Rotation matrices does not form a valid vector space as they are not closed under addition. Instead, they form a structure called Lie group. Specifically, rotation matrices form the Special Orthogonal Group \(R\in SO(3)\):

\[ SO(3) = \{R\in \mathbb{R}^{3\times 3}| RR^\top = I, \det(R) = 1\} \]

The transformation matrices form the Special Euclidean Group \(SE(3)\):

\[ SE(3) = \left\{T = \left[\begin{array}{cc}R& t\\ 0^\top &1\end{array}\right]\in \mathbb{R}^{4\times 4}| R\in SO(3), t\in\mathbb{R}^3\right\} \]

Basics

Group

A group contains a set of elements \(G\), a binary operation \(\\bullet\) that satisfy:

\[ \begin{aligned} &\textbf{Closure:}\quad a, b \in G \implies a \bullet b \in G\\ &\textbf{Associativity:}\quad a, b, c \in G \implies (a \bullet b) \bullet c = a \bullet (b \bullet c)\\ &\textbf{Identity:}\quad \exists I \in G, \textrm{s.t.} \forall a \in G, a \bullet I = I \bullet a = a\\ &\textbf{Inverse:}\quad \forall a \in G, \exists a^{-1} \in G, \textrm{s.t.} a \bullet a^{-1}= I \end{aligned} \]

Exponential coordinates of rotations (Lie algebra)

## Records provided

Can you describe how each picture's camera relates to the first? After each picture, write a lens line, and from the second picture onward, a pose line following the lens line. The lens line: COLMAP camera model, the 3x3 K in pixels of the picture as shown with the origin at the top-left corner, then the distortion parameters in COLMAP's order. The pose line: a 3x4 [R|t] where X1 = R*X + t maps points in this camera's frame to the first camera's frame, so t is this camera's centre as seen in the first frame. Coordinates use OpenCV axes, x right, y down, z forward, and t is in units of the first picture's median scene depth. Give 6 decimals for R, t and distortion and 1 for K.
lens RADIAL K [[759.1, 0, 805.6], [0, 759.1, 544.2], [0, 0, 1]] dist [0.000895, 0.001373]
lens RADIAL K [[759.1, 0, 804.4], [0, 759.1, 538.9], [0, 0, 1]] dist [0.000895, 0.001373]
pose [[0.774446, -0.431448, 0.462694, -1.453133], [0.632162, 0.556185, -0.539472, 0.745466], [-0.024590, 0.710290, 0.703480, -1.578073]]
* * *
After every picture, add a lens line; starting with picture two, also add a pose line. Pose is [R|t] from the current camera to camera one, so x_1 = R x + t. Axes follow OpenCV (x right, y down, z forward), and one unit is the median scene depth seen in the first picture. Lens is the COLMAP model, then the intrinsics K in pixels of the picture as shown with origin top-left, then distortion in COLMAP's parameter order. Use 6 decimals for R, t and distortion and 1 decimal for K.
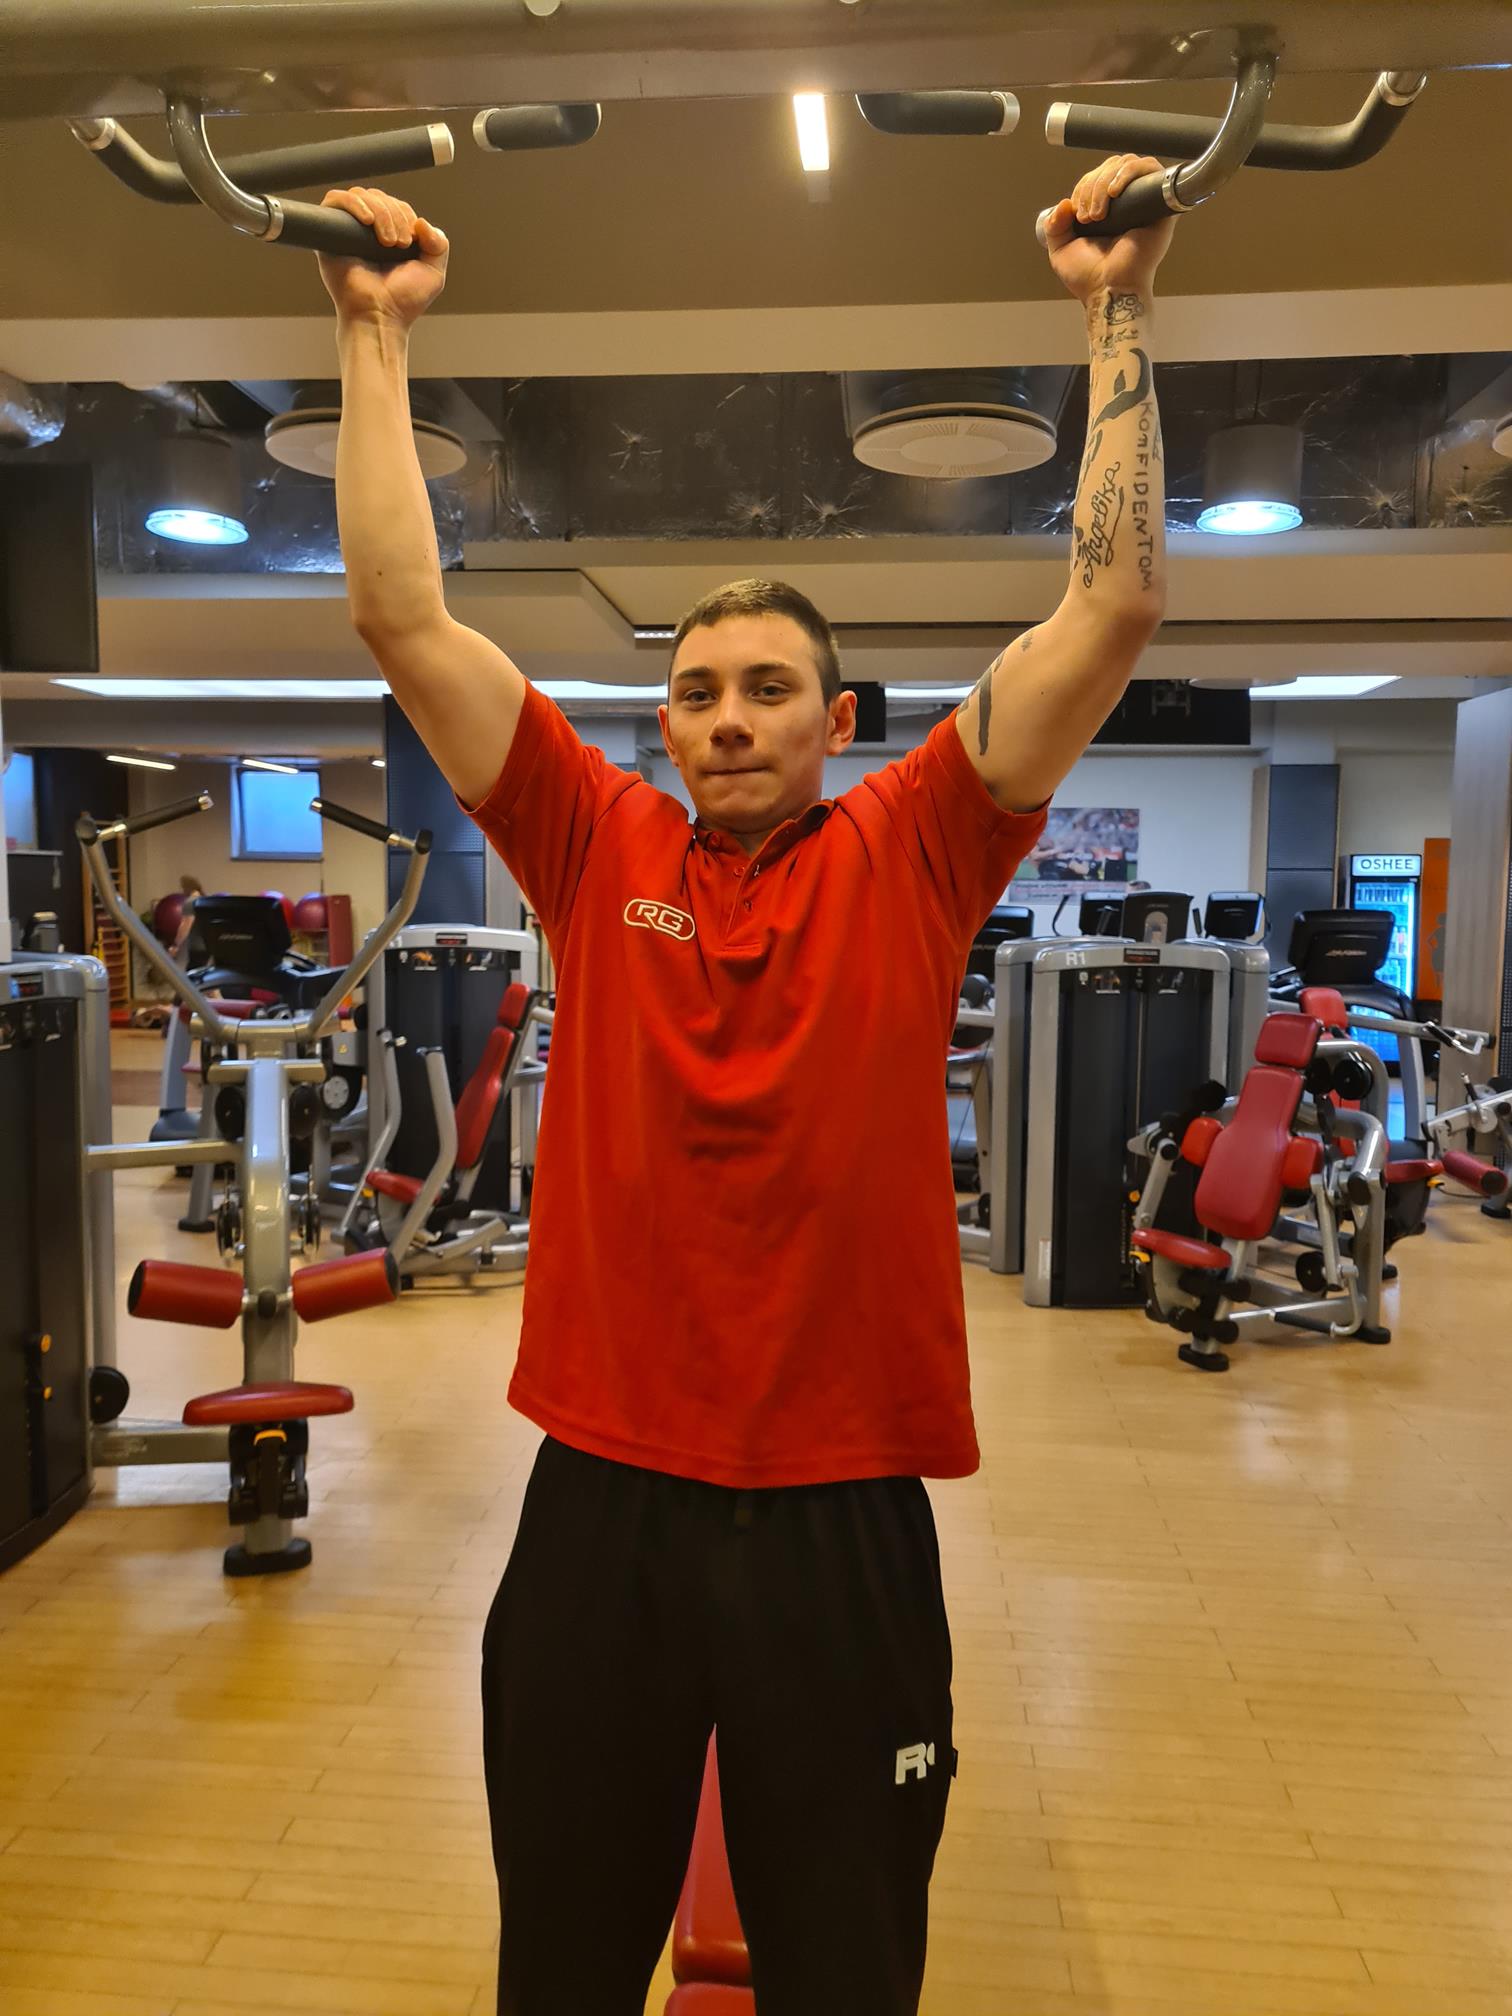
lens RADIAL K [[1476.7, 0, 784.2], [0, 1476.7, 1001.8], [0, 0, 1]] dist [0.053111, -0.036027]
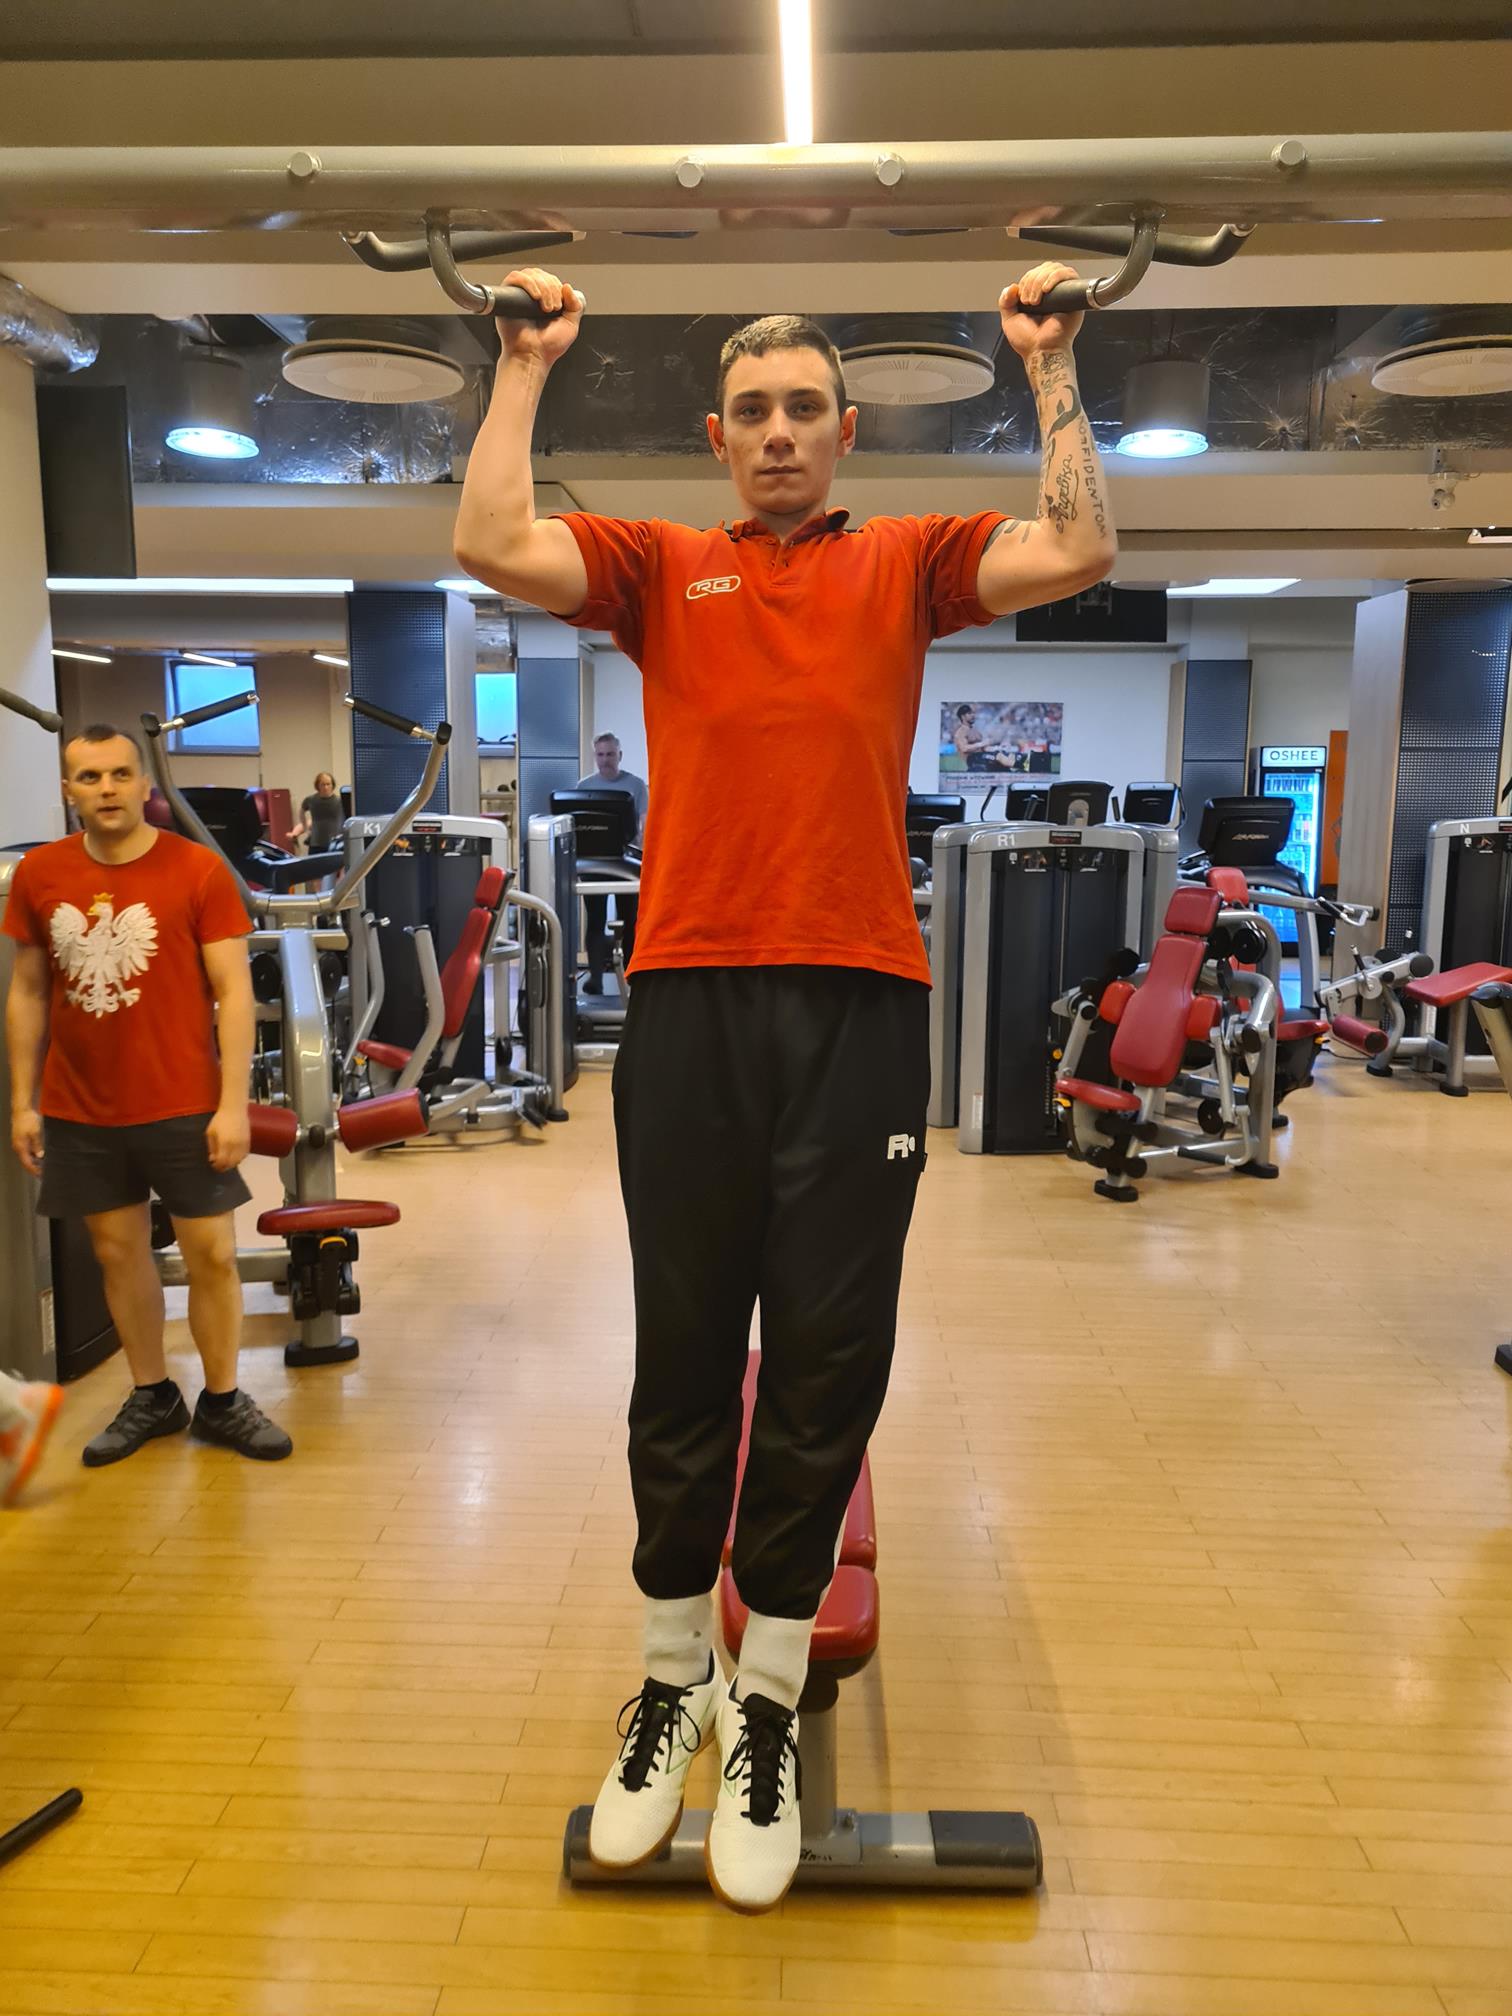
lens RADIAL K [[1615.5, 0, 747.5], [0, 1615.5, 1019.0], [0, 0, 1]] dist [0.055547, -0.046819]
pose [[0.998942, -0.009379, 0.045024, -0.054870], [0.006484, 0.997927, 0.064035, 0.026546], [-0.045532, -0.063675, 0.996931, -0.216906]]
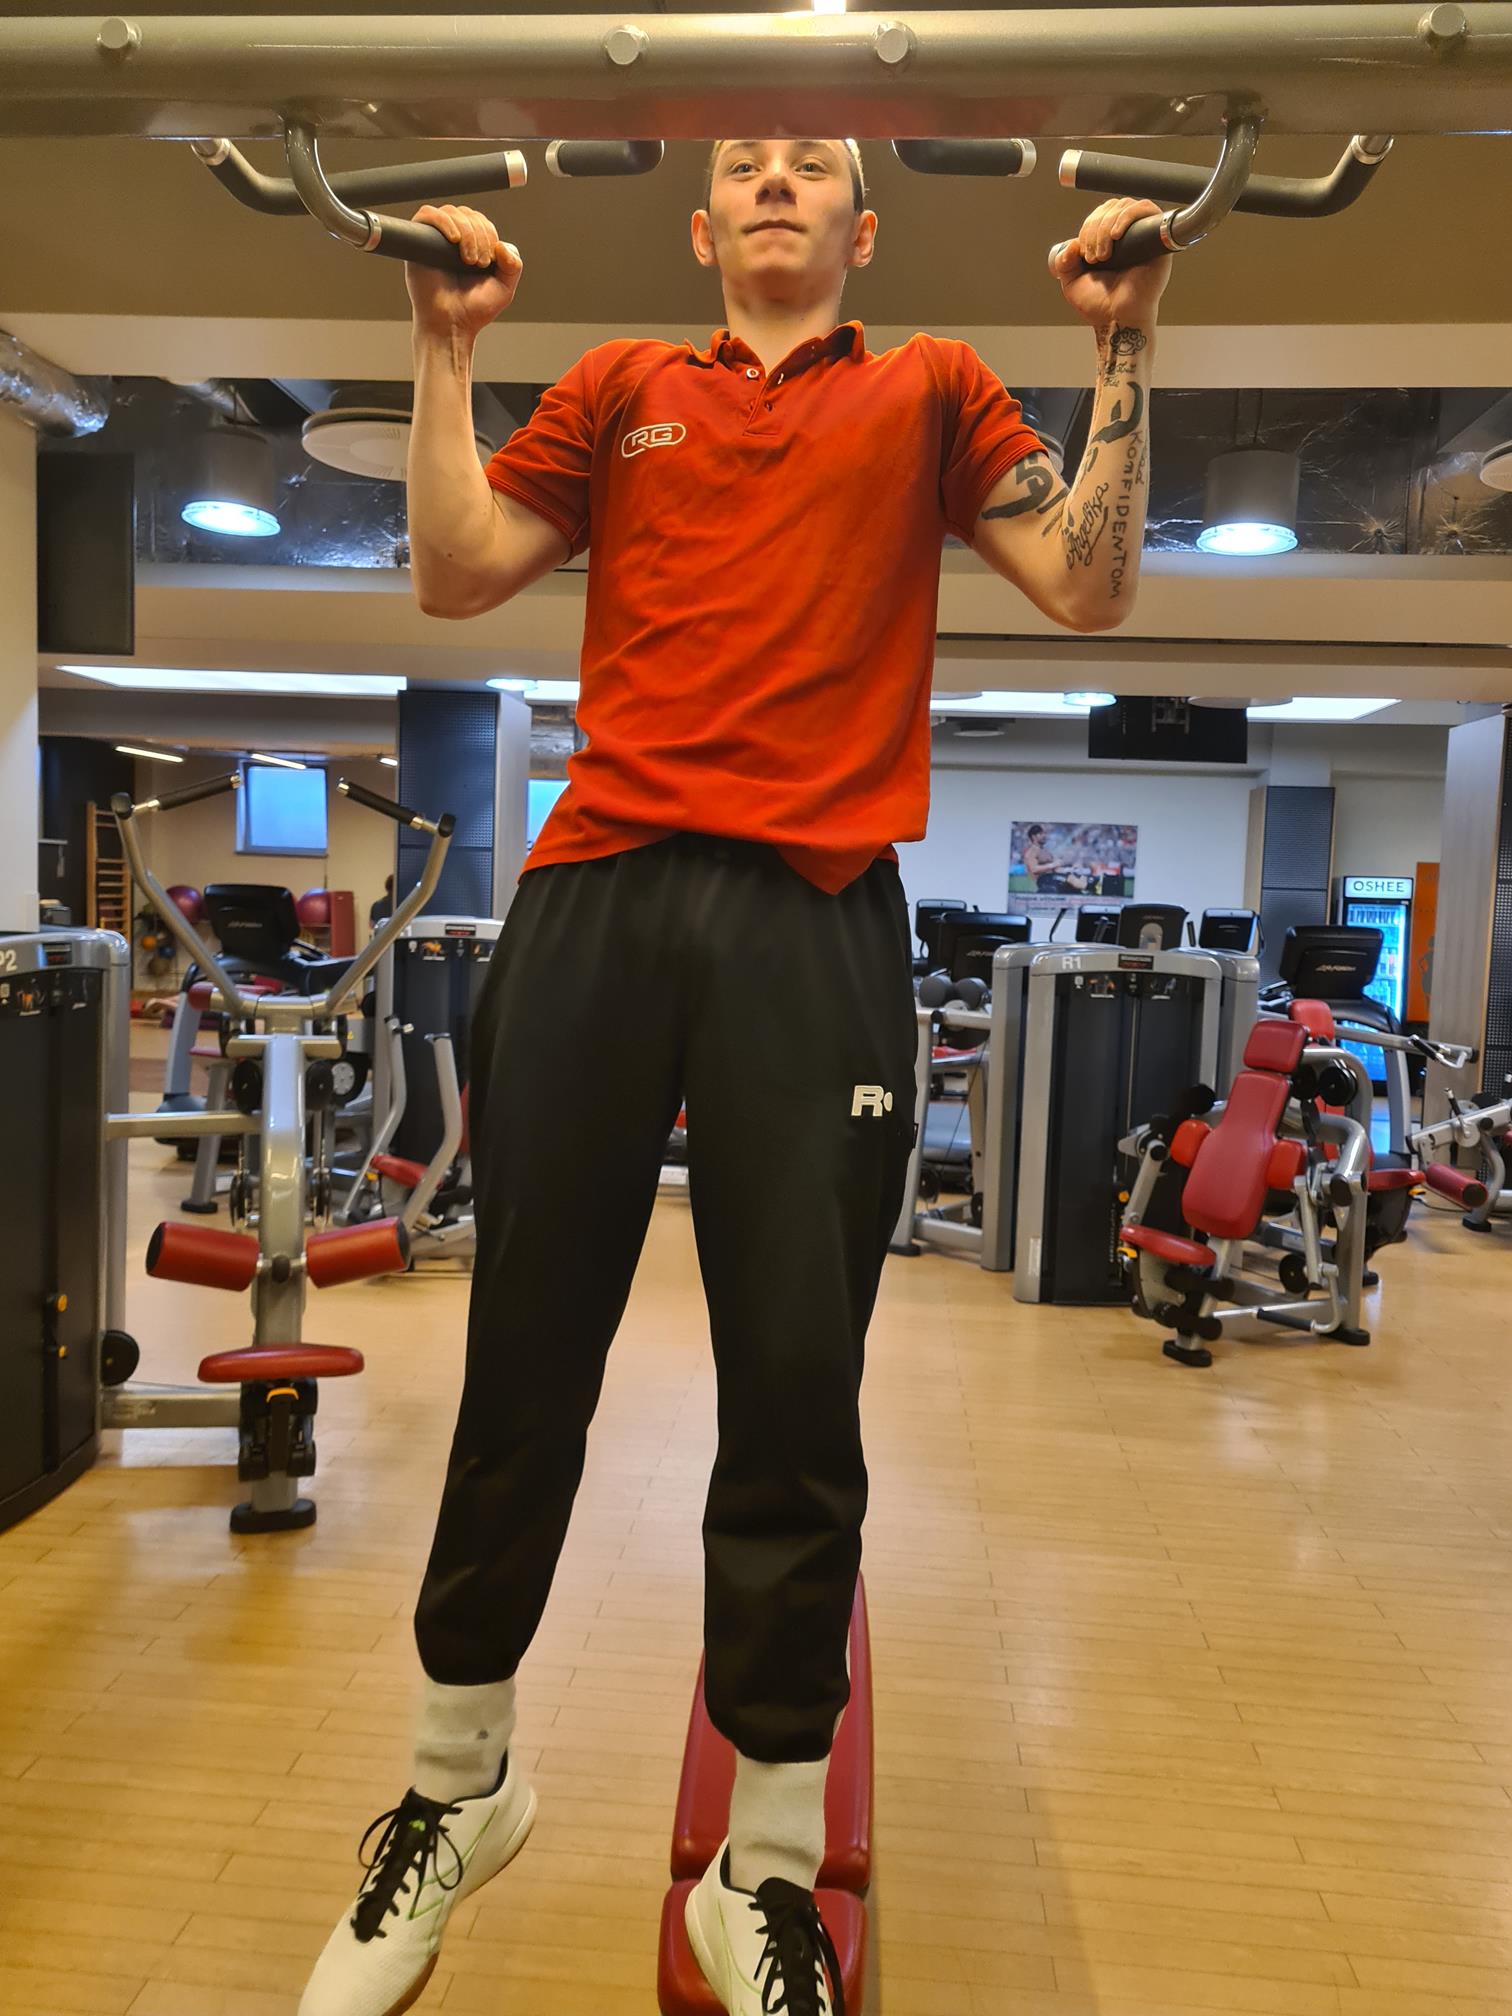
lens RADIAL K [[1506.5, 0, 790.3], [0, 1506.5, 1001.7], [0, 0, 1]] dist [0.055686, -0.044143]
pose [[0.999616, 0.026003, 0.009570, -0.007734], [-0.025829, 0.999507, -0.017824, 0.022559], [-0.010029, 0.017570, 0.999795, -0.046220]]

## Exercises
1. Answer these from the text on rotation matrices, one line each:
(a) Under what operation are rotation matrices not closed?
(b) What group do the transformation matrices form?
(c) What determinant must a matrix have to belong to SO(3)?
2. Name every property that the text on rotation matrices says a group must satisfy.

## Answers for the exercise
1.
(a) Addition
(b) The Special Euclidean Group, SE(3)
(c) 1

2. Closure, Associativity, Identity, Inverse